Usually, the epiglottis tip rests on top of the soft palate except during swallowing, and maintains this path of air flow. If the larynx is pulled rearward for any reason, then the soft palate becomes free and the horse mouth breathes for a moment. This dislocation causes a major impediment to air flow in exercising horses, and a choking, fluttering or gurgling sound is made and the performance is interrupted or pace is slowed.
There is some thought that this may be induced by stress as it tends to be seen in maximally exercising horses, such as racehorses. It may also happen when horses at speed open their mouths. In the so called Intermittent cases (IDDSP), the displacement just lasts for seconds. The horse slows down and swallows and that restores normal placement. But the slowdown results in the loss of the race.
When there is a major anatomic problem in the area, it can be a constant problem, and a much easier diagnosis.

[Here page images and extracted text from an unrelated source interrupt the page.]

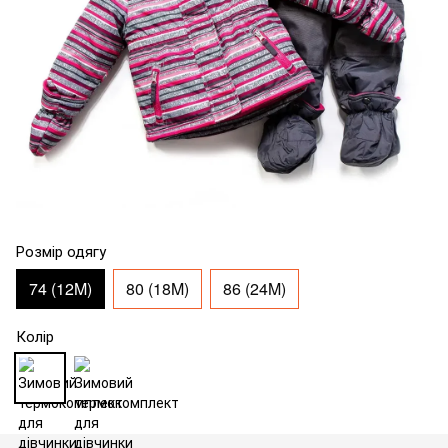
Розмір одягу
74 (12M)
80 (18M)
86 (24M)
Колір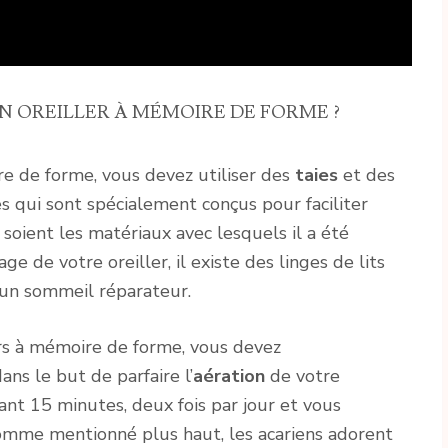
 OREILLER À MÉMOIRE DE FORME ?
re de forme, vous devez utiliser des
taies
et des
es qui sont spécialement conçus pour faciliter
 soient les matériaux avec lesquels il a été
 de votre oreiller, il existe des linges de lits
t un sommeil réparateur.
ers à mémoire de forme, vous devez
ns le but de parfaire l’
aération
de votre
ant 15 minutes, deux fois par jour et vous
Comme mentionné plus haut, les acariens adorent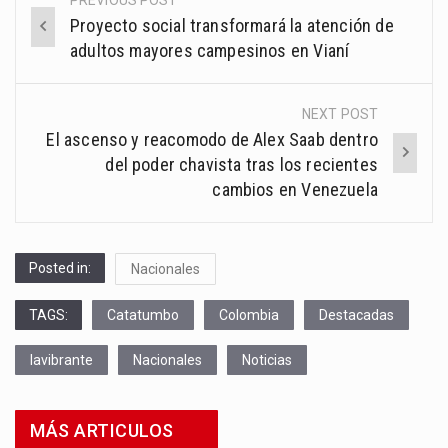
PREVIOUS POST
Post
Proyecto social transformará la atención de
navigation
adultos mayores campesinos en Vianí
NEXT POST
El ascenso y reacomodo de Alex Saab dentro
del poder chavista tras los recientes
cambios en Venezuela
Posted in:
Nacionales
TAGS:
Catatumbo
Colombia
Destacadas
lavibrante
Nacionales
Noticias
MÁS ARTICULOS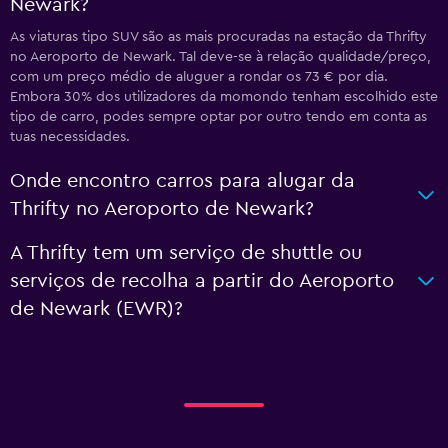
Newark?
As viaturas tipo SUV são as mais procuradas na estação da Thrifty
no Aeroporto de Newark. Tal deve-se à relação qualidade/preço,
com um preço médio de aluguer a rondar os 73 € por dia.
Embora 30% dos utilizadores da momondo tenham escolhido este
tipo de carro, podes sempre optar por outro tendo em conta as
tuas necessidades.
Onde encontro carros para alugar da
Thrifty no Aeroporto de Newark?
A Thrifty tem um serviço de shuttle ou
serviços de recolha a partir do Aeroporto
de Newark (EWR)?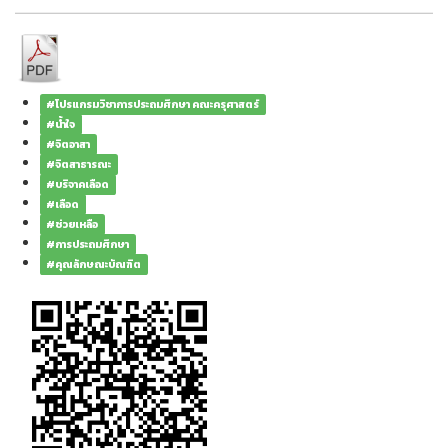
#โปรแกรมวิชาการประถมศึกษา คณะครุศาสตร์
#น้ำใจ
#จิตอาสา
#จิตสาธารณะ
#บริจาคเลือด
#เลือด
#ช่วยเหลือ
#การประถมศึกษา
#คุณลักษณะบัณฑิต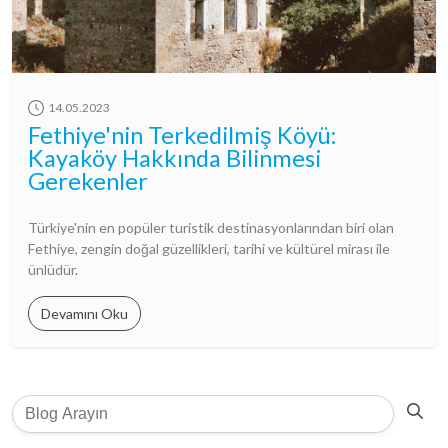
14.05.2023
Fethiye'nin Terkedilmiş Köyü:
Kayaköy Hakkında Bilinmesi
Gerekenler
Türkiye'nin en popüler turistik destinasyonlarından biri olan
Fethiye, zengin doğal güzellikleri, tarihi ve kültürel mirası ile
ünlüdür.
Devamını Oku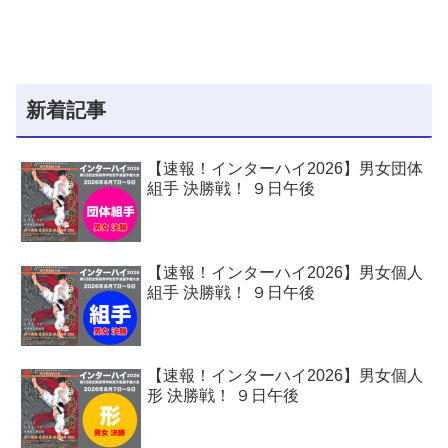
新着記事
【速報！インターハイ2026】男女団体
組手 決勝戦！ ９日午後
【速報！インターハイ2026】男女個人
組手 決勝戦！ ９日午後
【速報！インターハイ2026】男女個人
形 決勝戦！ ９日午後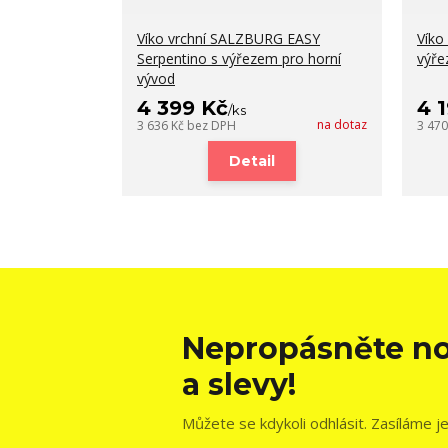
Víko vrchní SALZBURG EASY
Víko
Serpentino s výřezem pro horní
výře
vývod
4 399 Kč
4 
/
ks
na dotaz
3 636 Kč
bez DPH
3 47
Detail
Nepropásněte no
a slevy!
Můžete se kdykoli odhlásit. Zasíláme j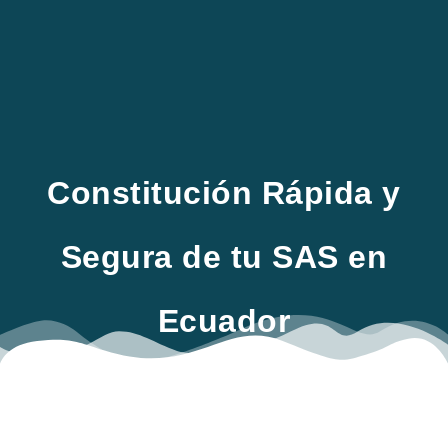
EN
Constitución Rápida y
Segura de tu SAS en
Ecuador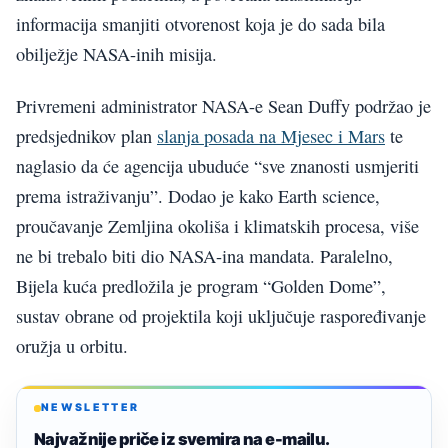
informacija smanjiti otvorenost koja je do sada bila
obilježje NASA-inih misija.
Privremeni administrator NASA-e Sean Duffy podržao je
predsjednikov plan
slanja posada na Mjesec i Mars
te
naglasio da će agencija ubuduće “sve znanosti usmjeriti
prema istraživanju”. Dodao je kako Earth science,
proučavanje Zemljina okoliša i klimatskih procesa, više
ne bi trebalo biti dio NASA-ina mandata. Paralelno,
Bijela kuća predložila je program “Golden Dome”,
sustav obrane od projektila koji uključuje raspoređivanje
oružja u orbitu.
NEWSLETTER
Najvažnije priče iz svemira na e-mailu.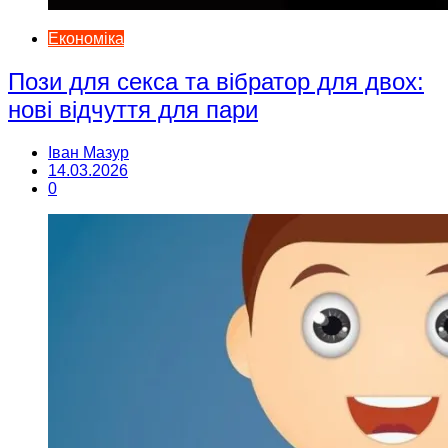
Економіка
Пози для секса та вібратор для двох:
нові відчуття для пари
Іван Мазур
14.03.2026
0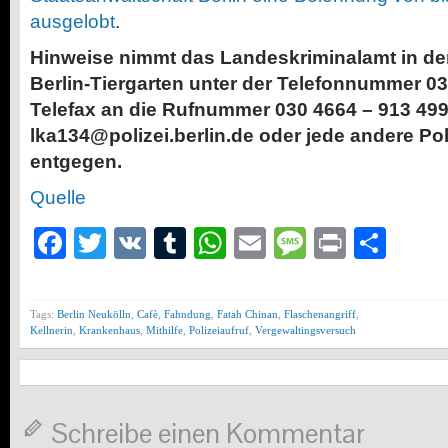
ausgelobt
.
Hinweise nimmt das Landeskriminalamt in der
Berlin-Tiergarten unter der Telefonnummer 03
Telefax an die Rufnummer 030 4664 – 913 499,
lka134@polizei.berlin.de oder jede andere Pol
entgegen.
Quelle
Facebook
Twitter
VK
Tumblr
WhatsApp
Email
Message
Print
Teil
Tags:
Berlin Neukölln
,
Cafè
,
Fahndung
,
Fatah Chinan
,
Flaschenangriff
,
Kellnerin
,
Krankenhaus
,
Mithilfe
,
Polizeiaufruf
,
Vergewaltingsversuch
Schreibe einen Kommentar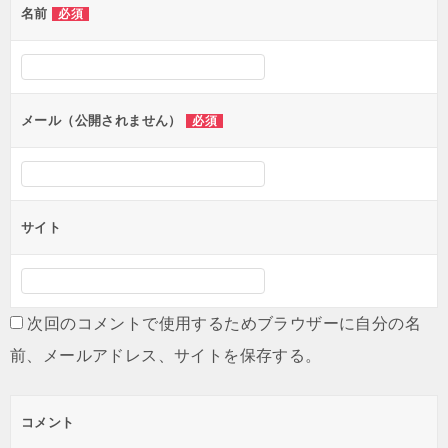
名前
必須
ー
シ
ョ
ン
メール（公開されません）
必須
サイト
次回のコメントで使用するためブラウザーに自分の名
前、メールアドレス、サイトを保存する。
コメント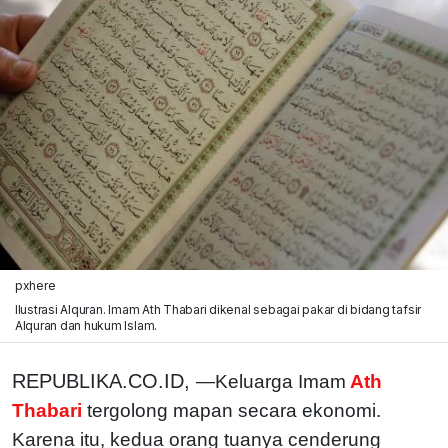
pxhere
Ilustrasi Alquran. Imam Ath Thabari dikenal sebagai pakar di bidang tafsir
Alquran dan hukum Islam.
REPUBLIKA.CO.ID,
—Keluarga Imam
Ath
Thabari
tergolong mapan secara ekonomi.
Karena itu, kedua orang tuanya cenderung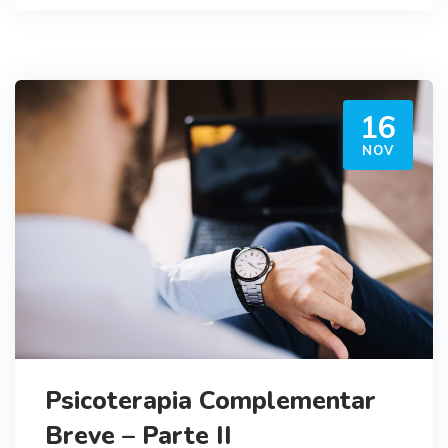
16
NOV
Psicoterapia Complementar
Breve – Parte II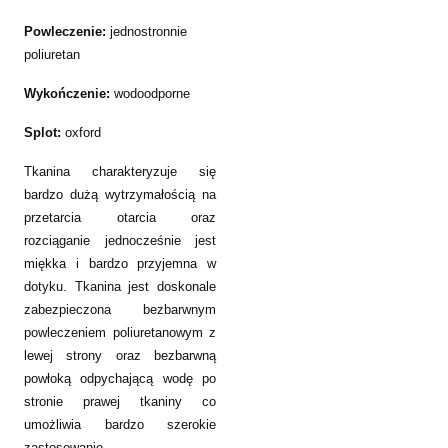
Powleczenie:
jednostronnie
poliuretan
Wykończenie:
wodoodporne
Splot:
oxford
Tkanina charakteryzuje się
bardzo dużą wytrzymałością na
przetarcia otarcia oraz
rozciąganie jednocześnie jest
miękka i bardzo przyjemna w
dotyku. Tkanina jest doskonale
zabezpieczona bezbarwnym
powleczeniem poliuretanowym z
lewej strony oraz bezbarwną
powłoką odpychającą wodę po
stronie prawej tkaniny co
umożliwia bardzo szerokie
zastosowanie.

There are a variety of treatment options, none of which work all the time. Surgical treatments include teflon augmentation of the epiglottis, laser or conventional surgery on the rear border of the soft palate, and even cutting of the sternothyroideus muscle in the neck, to allow the epiglottis to move forward. The tie forward surgical procedure claims a higher success rate of approximately 80%.
Other Diagnoses Considered
Treatments May Include
Prognosis & Relevant Factors
The prognosis is guarded for race horses that have the problem. Lesser levels of activity may not cause it and horses may tolerate it.